TASK TO COMPLETE =>
Identify each line of the records that contains the string "FACE", treating uppercase and lowercase as distinct, and copy every such line.

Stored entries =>
— Begin —
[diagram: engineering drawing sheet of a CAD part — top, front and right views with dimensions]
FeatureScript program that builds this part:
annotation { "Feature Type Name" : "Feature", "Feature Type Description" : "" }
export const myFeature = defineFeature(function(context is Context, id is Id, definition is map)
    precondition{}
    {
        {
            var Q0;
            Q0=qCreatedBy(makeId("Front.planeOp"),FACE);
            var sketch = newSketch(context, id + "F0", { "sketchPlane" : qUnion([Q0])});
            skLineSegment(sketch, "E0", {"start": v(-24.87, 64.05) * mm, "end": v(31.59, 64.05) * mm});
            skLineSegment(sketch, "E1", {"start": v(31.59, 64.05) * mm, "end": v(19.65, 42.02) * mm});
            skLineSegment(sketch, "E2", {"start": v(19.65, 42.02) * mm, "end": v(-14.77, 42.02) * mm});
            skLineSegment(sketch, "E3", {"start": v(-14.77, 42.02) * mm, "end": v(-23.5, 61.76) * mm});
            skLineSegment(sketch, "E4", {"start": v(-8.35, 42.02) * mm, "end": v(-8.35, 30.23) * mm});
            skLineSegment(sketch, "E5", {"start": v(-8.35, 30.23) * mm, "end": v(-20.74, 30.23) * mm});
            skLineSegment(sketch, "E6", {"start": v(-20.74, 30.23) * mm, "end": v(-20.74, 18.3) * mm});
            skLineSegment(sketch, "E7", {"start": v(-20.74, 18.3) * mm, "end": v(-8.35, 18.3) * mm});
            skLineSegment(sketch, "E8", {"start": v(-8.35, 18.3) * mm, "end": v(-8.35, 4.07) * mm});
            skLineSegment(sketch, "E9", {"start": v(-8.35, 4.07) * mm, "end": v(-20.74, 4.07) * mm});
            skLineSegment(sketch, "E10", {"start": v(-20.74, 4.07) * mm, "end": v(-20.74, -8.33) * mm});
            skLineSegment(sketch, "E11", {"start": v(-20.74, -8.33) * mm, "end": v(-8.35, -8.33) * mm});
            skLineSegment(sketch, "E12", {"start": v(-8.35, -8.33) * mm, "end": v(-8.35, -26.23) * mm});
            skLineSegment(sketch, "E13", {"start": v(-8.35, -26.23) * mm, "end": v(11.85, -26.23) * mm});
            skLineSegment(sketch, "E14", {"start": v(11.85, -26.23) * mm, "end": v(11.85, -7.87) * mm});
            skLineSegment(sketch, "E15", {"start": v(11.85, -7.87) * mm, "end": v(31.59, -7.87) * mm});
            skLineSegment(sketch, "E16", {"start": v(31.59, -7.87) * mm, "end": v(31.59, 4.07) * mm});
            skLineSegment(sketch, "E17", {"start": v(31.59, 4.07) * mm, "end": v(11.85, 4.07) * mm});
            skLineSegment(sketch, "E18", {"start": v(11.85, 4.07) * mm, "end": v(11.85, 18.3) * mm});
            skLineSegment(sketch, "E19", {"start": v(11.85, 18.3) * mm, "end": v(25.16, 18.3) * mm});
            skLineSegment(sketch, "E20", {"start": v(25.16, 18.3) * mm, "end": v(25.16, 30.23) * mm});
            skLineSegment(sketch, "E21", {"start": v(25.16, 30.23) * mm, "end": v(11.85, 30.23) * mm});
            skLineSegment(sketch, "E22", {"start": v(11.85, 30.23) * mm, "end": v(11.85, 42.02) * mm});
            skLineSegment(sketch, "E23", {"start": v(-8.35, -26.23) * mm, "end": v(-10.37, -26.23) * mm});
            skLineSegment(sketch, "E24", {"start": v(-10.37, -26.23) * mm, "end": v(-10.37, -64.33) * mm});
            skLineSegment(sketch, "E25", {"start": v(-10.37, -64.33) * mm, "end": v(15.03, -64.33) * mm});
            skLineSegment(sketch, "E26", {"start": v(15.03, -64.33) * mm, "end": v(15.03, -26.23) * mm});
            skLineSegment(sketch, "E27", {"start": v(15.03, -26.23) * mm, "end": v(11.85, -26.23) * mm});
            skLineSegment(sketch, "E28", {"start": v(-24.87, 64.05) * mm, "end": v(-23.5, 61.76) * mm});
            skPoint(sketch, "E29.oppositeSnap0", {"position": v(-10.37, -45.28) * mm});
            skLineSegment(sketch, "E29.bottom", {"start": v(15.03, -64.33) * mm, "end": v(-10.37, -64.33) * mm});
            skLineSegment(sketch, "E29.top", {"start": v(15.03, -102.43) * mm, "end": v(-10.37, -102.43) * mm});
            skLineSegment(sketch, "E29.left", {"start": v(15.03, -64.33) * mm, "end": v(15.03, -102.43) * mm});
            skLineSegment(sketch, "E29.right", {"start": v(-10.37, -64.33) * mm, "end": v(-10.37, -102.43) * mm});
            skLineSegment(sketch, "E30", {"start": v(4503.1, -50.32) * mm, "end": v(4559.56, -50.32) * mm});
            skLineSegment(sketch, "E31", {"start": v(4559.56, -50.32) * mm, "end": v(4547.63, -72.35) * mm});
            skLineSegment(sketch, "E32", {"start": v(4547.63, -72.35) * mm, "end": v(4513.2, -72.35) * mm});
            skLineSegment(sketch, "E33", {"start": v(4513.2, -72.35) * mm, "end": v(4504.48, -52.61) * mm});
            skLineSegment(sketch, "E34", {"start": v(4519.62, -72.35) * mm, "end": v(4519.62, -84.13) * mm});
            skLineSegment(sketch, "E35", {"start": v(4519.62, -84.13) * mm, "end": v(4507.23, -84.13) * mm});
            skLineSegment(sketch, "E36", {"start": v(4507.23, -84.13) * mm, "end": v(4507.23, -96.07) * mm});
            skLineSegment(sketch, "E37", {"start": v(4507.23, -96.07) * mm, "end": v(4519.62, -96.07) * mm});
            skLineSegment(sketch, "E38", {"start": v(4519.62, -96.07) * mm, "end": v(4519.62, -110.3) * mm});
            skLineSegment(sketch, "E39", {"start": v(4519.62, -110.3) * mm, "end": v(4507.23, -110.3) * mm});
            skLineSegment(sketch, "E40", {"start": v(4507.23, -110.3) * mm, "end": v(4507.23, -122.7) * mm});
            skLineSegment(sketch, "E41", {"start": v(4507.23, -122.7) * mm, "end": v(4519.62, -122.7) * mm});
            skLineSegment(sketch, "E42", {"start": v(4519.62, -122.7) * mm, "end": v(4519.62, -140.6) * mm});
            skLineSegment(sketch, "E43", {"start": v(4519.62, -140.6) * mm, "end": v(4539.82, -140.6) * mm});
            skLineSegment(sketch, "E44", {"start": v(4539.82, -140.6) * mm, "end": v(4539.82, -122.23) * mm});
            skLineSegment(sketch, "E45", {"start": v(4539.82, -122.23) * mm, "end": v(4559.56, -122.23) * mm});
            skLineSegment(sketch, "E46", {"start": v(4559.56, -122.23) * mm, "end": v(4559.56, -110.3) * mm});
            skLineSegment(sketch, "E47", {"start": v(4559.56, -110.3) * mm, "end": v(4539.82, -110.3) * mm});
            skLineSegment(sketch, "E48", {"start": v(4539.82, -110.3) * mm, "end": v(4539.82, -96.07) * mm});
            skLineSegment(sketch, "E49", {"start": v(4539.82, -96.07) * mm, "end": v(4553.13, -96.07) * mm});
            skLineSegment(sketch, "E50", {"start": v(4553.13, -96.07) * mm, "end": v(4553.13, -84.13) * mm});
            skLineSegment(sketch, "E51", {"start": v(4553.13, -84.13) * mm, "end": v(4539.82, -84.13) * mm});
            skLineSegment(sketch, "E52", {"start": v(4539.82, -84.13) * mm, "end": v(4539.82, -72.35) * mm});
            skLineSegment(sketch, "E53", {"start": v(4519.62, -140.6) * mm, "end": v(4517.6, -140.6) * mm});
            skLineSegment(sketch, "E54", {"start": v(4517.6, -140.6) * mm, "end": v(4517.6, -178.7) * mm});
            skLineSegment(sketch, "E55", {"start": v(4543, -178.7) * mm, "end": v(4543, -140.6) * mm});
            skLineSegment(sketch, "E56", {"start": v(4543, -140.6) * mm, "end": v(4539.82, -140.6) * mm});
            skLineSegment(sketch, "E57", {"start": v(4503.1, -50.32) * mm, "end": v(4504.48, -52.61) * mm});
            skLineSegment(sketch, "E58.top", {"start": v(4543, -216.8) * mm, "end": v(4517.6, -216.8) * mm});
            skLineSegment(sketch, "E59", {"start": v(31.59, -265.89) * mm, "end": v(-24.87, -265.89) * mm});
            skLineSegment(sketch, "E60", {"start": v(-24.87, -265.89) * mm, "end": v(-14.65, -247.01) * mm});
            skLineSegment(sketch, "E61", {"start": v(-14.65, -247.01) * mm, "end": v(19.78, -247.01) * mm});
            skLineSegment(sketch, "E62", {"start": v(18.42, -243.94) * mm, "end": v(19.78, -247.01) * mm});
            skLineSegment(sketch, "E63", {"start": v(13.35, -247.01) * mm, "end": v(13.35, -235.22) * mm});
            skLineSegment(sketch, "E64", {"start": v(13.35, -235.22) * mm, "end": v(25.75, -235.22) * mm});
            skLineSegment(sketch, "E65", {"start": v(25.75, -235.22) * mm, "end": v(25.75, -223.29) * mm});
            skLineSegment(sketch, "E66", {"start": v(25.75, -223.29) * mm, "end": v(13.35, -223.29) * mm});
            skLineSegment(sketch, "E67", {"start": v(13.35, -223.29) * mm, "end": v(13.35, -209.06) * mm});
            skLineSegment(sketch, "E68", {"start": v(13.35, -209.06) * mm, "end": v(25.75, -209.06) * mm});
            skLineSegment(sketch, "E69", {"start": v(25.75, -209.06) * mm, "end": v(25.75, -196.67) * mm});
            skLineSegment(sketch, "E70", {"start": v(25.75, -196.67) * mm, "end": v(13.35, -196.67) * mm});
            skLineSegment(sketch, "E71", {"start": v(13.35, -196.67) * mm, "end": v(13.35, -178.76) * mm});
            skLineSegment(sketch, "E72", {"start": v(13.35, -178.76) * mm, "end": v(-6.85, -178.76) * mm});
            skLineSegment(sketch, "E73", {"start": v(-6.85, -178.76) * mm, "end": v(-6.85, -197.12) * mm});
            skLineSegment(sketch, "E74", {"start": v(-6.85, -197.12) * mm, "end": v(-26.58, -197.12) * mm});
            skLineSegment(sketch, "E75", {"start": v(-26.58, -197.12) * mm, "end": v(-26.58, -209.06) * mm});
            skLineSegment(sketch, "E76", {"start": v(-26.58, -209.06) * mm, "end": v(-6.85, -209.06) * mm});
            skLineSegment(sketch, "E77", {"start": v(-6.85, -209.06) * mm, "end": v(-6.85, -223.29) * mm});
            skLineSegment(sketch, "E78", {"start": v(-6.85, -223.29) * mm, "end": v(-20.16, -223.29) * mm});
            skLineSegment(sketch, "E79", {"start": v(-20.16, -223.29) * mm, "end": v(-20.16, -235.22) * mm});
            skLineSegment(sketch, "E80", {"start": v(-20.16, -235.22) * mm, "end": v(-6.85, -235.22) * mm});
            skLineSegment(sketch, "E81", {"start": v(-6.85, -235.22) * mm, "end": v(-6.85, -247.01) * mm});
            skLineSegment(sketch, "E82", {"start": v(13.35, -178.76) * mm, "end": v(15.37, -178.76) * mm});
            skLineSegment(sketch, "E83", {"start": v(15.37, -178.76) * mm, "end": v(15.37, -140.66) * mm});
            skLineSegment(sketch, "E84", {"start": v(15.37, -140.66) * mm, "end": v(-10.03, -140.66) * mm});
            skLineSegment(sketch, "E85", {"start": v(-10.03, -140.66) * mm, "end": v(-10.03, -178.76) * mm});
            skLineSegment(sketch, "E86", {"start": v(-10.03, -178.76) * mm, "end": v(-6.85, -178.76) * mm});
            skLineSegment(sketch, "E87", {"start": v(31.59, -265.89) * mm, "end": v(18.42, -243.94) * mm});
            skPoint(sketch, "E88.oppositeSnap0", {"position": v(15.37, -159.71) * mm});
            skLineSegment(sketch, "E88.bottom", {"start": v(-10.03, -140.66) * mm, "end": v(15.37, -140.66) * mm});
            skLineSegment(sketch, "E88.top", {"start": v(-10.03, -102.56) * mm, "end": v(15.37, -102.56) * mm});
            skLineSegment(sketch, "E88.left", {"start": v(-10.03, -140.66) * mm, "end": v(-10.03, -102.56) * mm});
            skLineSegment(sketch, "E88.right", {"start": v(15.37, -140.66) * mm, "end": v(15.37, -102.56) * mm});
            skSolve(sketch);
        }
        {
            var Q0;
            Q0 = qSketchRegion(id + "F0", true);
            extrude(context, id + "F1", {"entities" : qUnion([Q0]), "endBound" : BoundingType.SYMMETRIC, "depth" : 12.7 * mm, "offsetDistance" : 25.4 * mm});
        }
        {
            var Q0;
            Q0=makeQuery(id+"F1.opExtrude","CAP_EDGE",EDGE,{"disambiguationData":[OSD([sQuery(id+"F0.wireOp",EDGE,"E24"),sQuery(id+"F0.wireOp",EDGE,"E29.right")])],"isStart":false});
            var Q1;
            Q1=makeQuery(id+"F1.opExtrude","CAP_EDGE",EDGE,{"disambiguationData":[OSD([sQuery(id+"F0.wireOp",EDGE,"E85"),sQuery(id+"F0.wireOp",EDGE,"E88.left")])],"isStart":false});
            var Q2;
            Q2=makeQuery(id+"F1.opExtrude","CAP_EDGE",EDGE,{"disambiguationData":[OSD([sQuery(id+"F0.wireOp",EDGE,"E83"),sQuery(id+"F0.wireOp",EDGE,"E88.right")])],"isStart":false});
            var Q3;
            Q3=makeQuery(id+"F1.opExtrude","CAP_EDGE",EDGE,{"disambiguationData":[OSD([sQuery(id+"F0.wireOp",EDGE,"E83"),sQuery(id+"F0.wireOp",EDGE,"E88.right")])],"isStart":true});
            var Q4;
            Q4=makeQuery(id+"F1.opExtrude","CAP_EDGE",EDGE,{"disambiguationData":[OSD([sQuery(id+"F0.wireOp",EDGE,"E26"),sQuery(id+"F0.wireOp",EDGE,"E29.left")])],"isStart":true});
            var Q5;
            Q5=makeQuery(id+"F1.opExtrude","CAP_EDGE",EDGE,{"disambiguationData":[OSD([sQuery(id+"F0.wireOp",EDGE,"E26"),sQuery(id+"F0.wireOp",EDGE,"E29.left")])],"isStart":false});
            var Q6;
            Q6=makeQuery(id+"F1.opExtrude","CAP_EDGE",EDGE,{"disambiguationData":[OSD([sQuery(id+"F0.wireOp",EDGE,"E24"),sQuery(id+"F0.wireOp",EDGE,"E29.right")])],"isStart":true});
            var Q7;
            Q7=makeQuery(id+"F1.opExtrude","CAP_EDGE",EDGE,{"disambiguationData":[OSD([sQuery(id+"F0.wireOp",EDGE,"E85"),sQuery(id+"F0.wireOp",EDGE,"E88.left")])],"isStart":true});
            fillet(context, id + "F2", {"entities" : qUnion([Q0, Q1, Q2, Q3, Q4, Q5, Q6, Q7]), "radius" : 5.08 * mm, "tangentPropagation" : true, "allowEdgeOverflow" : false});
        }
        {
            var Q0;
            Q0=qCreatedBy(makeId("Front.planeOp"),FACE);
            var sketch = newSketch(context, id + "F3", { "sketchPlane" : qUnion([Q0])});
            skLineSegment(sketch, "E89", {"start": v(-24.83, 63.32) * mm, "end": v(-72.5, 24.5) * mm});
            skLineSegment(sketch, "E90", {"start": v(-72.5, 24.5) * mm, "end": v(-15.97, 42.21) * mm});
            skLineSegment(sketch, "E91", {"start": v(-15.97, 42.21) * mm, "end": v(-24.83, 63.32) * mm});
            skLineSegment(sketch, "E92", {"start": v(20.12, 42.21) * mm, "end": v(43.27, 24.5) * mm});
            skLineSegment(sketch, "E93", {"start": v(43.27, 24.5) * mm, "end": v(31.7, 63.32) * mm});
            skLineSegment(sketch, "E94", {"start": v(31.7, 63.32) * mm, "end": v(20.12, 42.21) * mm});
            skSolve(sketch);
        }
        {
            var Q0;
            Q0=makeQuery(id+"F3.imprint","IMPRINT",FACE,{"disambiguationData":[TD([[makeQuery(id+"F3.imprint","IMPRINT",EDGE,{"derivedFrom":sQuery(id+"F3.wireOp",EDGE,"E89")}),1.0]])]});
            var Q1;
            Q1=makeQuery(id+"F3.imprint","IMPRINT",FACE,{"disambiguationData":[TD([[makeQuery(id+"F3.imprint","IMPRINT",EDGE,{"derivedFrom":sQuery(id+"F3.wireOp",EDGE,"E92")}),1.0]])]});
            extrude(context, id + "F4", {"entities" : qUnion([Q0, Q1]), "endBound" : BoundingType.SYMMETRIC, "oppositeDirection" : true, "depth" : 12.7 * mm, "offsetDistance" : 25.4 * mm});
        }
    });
— End —
SOLUTION FOR THIS EXERCISE =>
            Q0=qCreatedBy(makeId("Front.planeOp"),FACE);
            Q0=qCreatedBy(makeId("Front.planeOp"),FACE);
            Q0=makeQuery(id+"F3.imprint","IMPRINT",FACE,{"disambiguationData":[TD([[makeQuery(id+"F3.imprint","IMPRINT",EDGE,{"derivedFrom":sQuery(id+"F3.wireOp",EDGE,"E89")}),1.0]])]});
            Q1=makeQuery(id+"F3.imprint","IMPRINT",FACE,{"disambiguationData":[TD([[makeQuery(id+"F3.imprint","IMPRINT",EDGE,{"derivedFrom":sQuery(id+"F3.wireOp",EDGE,"E92")}),1.0]])]});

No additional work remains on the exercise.